Al no poder pagar la hipoteca, Tito perdió la vivienda; al principio, se alojaba en pensiones, pero la falta de trabajo le impedía pagar los alquileres, y finalmente fue a dar a la calle.

—A mi edad, nadie me tomaba para trabajar, y además me desactualicé con la tecnología. Ahora todo va con computadoras, ¿vio?

Tito señaló el paño anaranjado y prosiguió:

—Así que tuve que empezar a cuidar autos para ganar algo.

Le ofrecí otro cigarrillo. Tito aceptó, me dio las gracias y agregó:

—Seguro que usted se pregunta para qué conservo unas llaves que ya no me sirven para nada.

Dio una pitada, estuvo silencioso unos segundos y por fin dijo:

—La verdad es que yo mismo no lo sé... Cuando tenía buen trabajo, casa y mujer, no hacía ningún caso de mi llavero. Después, a medida que iba perdiéndolo todo, comprendí que el tener un llavero en el bolsillo es lo que hace que uno sea...

Se quedó unos segundos, buscando la palabra, y siguió:

—No sé... Que uno sea alguien. Cuando cerraba la puerta de mi oficina, cuando llegaba a casa y abría la puerta, yo era alguien. Una persona. Esas gentes sin techo que usted ve por todas partes no son personas del todo. Son como las hojas que caen de los árboles.

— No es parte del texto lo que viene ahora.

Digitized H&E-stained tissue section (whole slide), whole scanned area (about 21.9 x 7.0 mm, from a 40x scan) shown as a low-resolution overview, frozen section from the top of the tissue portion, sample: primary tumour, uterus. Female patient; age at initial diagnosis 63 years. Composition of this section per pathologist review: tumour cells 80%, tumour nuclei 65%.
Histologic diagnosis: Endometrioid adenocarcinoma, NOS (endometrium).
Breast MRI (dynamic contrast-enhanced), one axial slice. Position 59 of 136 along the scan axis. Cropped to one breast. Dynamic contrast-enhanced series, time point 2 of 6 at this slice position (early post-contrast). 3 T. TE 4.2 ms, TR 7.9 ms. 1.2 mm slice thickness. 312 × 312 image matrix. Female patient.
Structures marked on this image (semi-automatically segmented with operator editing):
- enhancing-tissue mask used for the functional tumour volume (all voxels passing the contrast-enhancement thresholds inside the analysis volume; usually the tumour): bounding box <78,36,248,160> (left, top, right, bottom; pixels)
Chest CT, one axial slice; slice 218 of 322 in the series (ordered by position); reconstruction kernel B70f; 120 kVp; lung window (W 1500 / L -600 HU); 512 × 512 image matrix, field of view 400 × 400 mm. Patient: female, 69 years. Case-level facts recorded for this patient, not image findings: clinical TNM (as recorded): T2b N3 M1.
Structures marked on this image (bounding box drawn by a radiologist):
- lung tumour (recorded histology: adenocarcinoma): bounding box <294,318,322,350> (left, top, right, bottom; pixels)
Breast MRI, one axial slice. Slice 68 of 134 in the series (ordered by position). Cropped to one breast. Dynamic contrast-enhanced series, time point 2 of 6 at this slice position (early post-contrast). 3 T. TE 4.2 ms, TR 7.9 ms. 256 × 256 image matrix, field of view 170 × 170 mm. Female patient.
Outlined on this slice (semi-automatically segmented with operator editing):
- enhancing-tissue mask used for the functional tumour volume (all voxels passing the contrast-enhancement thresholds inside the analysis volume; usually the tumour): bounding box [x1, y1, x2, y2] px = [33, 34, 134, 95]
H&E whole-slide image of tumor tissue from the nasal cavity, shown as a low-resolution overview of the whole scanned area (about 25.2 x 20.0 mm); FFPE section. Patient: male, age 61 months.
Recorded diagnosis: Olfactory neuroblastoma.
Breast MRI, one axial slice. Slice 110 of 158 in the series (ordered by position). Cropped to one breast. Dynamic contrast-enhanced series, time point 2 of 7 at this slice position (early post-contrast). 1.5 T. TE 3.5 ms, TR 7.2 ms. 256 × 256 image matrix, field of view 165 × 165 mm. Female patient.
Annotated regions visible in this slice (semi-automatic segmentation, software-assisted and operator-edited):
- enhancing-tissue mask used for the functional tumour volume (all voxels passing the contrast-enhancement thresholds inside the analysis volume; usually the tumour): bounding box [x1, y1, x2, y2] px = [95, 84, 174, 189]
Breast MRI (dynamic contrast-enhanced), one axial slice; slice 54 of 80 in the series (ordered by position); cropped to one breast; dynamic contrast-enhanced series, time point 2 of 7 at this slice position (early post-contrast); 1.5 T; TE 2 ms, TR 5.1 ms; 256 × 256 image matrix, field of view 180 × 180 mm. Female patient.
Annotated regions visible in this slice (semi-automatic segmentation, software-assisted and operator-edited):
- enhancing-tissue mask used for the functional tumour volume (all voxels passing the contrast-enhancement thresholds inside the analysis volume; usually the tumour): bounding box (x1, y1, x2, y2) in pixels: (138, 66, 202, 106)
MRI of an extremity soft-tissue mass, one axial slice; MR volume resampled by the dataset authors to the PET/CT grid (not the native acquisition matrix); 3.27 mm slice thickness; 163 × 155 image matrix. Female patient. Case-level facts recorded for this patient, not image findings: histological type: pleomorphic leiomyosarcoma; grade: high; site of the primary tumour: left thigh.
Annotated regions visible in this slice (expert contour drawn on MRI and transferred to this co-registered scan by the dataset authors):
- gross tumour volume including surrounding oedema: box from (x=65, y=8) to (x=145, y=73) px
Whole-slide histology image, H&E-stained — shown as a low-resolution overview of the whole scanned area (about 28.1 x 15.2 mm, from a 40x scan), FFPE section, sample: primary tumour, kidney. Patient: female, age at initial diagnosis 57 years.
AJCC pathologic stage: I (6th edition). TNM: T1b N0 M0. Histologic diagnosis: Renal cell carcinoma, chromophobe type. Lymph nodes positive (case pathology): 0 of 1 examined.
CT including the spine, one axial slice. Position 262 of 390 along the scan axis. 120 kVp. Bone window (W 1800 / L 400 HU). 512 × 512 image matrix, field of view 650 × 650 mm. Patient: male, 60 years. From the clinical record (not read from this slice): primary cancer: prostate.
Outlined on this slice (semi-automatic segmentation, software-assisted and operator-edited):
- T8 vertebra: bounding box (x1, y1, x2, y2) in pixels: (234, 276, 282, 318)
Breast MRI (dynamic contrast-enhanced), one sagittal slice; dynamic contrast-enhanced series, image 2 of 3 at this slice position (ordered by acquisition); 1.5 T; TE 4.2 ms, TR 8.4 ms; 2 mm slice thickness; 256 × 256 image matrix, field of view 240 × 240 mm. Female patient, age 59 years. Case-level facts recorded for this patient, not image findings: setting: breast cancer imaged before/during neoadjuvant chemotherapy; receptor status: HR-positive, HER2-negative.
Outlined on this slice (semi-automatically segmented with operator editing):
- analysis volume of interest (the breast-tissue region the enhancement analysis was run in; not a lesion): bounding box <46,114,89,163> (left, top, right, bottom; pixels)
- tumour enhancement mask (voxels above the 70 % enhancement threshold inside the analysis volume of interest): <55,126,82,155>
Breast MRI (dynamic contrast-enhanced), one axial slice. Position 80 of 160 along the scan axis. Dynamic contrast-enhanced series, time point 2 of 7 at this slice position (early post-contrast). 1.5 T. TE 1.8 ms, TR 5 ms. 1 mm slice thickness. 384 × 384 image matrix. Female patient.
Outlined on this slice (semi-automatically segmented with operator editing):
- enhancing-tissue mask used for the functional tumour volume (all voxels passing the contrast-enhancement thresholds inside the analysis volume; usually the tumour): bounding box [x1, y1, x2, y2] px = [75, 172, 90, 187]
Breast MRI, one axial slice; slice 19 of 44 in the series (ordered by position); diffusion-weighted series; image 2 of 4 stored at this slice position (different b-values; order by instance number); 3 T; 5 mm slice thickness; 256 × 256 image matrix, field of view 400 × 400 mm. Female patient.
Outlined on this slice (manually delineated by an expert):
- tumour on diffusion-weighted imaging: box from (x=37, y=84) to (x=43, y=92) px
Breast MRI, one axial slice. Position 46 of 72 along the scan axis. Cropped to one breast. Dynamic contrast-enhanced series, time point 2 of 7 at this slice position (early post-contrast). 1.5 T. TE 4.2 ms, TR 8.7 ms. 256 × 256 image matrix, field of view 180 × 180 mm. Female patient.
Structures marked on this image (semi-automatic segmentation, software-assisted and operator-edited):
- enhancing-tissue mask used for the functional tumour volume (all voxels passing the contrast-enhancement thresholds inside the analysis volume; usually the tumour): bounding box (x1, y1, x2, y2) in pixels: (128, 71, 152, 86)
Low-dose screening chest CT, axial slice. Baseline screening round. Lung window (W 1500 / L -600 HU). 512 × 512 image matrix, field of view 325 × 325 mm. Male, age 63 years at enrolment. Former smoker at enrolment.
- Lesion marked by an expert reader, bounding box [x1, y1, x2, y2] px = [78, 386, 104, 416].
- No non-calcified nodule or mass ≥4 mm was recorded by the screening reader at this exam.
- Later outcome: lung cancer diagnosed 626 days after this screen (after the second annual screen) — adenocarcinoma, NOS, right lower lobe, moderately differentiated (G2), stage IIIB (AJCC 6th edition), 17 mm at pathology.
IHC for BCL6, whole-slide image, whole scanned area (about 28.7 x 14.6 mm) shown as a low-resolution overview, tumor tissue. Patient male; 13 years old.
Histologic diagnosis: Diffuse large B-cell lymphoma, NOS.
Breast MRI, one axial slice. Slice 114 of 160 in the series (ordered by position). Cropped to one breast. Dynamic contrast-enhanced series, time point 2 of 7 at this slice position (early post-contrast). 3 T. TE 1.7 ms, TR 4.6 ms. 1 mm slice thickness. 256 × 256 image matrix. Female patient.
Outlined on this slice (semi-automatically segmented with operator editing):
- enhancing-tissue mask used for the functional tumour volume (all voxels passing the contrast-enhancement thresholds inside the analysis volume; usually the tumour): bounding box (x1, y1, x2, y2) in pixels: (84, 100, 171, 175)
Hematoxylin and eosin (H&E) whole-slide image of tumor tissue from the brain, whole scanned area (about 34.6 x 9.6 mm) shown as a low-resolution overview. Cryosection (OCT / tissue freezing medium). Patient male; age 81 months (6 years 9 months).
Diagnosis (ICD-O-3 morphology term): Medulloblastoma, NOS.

Un automóvil se disponía a estacionar sobre la calle Defensa. Tito se levantó, guardó el llavero y, tomando su paño anaranjado, concluyó:

—Bueno, voy a ver si trabajo un poco. Muchas gracias por el café y los cigarrillos. Que tenga un buen día.

* * *

Hace casi un año desde aquella conversación que tuve con Tito; nunca más lo volví a ver. Pocos días después, exactamente el 9 de julio de 2007, fecha de la Independencia nacional, hizo un frío desusado en Buenos Aires. Por primera vez desde el año 1918, nevó en la ciudad. Los porteños celebraron alborozados el fenómeno. Varios sin techo murieron de hipotermia; Tito fue uno de ellos.

En este momento, estoy por salir a trabajar. Me pongo el abrigo, la bufanda y los guantes y cierro la puerta... Miro mi llavero; en él tengo las llaves de mi piso, del auto y de la casa de antigüedades. Antes no me detenía en él. Ahora siento que, con un llavero en mi bolsillo, soy alguien, una persona.